Notre propre expérience pratique du capital risque vient corroborer la revue de la littérature présentée : en effet, ce métier consacre la grande spécialisation des fonds de capital risque par industrie (technologies de l'information, biotechnologie), et le plus souvent sur certains segments. C’est ainsi le cas du fonds d’investissement Banexi Ventures qui affiche une spécialisation – et donc une expertise – dans le financement de start-ups Internet positionnées sur des modèles B2C (vente à des particuliers). Les bonnes pratiques professionnelles du capital risque écartent largement l’idée d’une gestion « statistique » du portefeuille, considérée comme incompatible avec la nature- même des entreprises sous-jacentes en demande d’un accompagnement particulièrement attentif, du fait de leurs caractéristiques : jeunesse, technologie, vulnérabilité et équipes lacunaires.

122

KLIER, D. WELGE, M. HARRIGAN, K. The Changing Face of Private Equity: How Modern Private Equity Firms Manage Investment Portfolios. The Journal of Private Equity, Automne 2009, 12(4), 7-13.

3. Notre approche sous l’hypothèse du risque spécifique non-diversifiable en capital risque

Nous retenons l’hypothèse d’un risque spécifique non-diversifiable en capital risque. En conséquence, ce risque devrait être rémunéré au même titre que le risque systématique. Nous estimons ainsi que l’équivalence de profil de rentabilité/risque entre capital investissement dans les pays émergents et capital risque dans les pays développés, peut fonder notre raisonnement analogique.

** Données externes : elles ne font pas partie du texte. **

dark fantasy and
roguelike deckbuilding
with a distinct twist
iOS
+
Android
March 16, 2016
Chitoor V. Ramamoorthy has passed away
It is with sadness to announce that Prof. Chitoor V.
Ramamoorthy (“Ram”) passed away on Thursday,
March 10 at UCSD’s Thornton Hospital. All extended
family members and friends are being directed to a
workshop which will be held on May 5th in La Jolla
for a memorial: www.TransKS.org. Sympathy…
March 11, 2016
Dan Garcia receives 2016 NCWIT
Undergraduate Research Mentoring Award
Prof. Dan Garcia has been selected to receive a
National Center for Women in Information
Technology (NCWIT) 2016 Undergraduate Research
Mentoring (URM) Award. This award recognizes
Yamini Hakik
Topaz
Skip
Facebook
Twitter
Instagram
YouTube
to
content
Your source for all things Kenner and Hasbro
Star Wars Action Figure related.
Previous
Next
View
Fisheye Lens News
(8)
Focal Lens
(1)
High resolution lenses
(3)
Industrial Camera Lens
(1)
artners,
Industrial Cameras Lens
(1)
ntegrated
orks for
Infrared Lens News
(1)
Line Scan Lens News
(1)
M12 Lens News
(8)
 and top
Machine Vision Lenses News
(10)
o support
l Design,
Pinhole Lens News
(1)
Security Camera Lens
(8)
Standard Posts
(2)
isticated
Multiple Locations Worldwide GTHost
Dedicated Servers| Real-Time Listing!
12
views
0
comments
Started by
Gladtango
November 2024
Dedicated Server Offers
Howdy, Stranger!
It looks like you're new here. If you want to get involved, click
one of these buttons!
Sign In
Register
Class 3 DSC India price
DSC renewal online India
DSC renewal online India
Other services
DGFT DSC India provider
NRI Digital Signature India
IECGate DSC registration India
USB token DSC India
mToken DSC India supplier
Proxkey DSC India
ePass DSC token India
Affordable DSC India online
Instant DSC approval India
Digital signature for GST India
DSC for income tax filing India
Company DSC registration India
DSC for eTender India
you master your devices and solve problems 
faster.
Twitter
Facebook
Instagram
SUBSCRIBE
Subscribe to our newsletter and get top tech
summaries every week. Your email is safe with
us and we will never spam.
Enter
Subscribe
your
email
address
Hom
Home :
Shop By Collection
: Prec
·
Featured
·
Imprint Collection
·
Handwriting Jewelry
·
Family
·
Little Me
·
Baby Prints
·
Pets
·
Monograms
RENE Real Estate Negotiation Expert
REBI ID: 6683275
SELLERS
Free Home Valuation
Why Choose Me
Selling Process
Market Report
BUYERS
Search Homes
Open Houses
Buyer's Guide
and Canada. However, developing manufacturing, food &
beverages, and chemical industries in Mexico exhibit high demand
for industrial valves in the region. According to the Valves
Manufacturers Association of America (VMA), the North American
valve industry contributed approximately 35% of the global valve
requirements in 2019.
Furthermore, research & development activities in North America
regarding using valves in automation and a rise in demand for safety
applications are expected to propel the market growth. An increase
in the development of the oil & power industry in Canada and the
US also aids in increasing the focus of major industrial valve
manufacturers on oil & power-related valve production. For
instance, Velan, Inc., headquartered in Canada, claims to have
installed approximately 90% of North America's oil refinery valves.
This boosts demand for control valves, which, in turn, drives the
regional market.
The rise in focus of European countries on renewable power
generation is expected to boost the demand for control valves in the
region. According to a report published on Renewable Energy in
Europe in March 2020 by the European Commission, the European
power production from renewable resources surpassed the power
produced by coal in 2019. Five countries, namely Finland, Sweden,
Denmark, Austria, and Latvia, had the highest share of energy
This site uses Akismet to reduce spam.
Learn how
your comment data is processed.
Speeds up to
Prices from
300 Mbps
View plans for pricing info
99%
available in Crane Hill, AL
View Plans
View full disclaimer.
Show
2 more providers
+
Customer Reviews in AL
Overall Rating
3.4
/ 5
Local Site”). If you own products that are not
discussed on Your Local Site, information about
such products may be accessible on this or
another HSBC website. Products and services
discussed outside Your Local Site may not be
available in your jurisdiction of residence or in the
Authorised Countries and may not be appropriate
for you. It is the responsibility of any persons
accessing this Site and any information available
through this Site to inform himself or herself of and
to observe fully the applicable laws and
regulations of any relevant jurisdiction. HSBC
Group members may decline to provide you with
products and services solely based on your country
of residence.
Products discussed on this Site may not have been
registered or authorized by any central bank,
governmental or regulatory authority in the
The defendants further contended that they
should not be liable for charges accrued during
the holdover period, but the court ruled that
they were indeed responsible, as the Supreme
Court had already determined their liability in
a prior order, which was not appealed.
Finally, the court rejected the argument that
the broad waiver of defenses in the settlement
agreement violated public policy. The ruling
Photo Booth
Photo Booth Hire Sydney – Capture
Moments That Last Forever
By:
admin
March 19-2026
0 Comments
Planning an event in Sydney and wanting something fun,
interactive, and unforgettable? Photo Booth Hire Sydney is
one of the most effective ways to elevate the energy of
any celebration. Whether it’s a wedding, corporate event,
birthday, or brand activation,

Notre approche pose l’équivalence des risques micro et macroéconomiques du capital investissement dans les pays émergents et du capital risque dans les pays développés. Notre hypothèse d’un « risque spécifique non-diversifiable » en capital risque, hétérodoxe par rapport à la théorie financière qui pose que le risque spécifique est toujours diversifiable (dans un marché efficient), nous encourage à adapter l’application du couple rentabilité/risque au cas du capital risque.

Nous considérons que le couple rentabilité/risque ressort élevé à la fois pour une PME rentable des pays émergents et pour une start-up technologique des pays développés. A l’inverse, le couple rentabilité/risque apparaît faible pour une PME rentable dans les pays développés. Dans la suite de nos développements, nous utiliserons les notions plus larges de « systémique » (et non « systématique ») et de « spécifique », pour marquer une application ad hoc de la grille de lecture rentabilité/risque au capital investissement. La mise en parallèle de la start-up technologique en pays développé avec la PME rentable des pays émergents, que nous recommandons, résulte alors d’un système de vases communiquant, jouant à la fois pour la rentabilité et pour le risque : pour la start-up technologique des pays développés, l'élément spécifique est élevé et l'élément systémique est faible ; tandis que pour la PME rentable des pays émergents, l'élément spécifique est faible et l'élément systémique est élevé.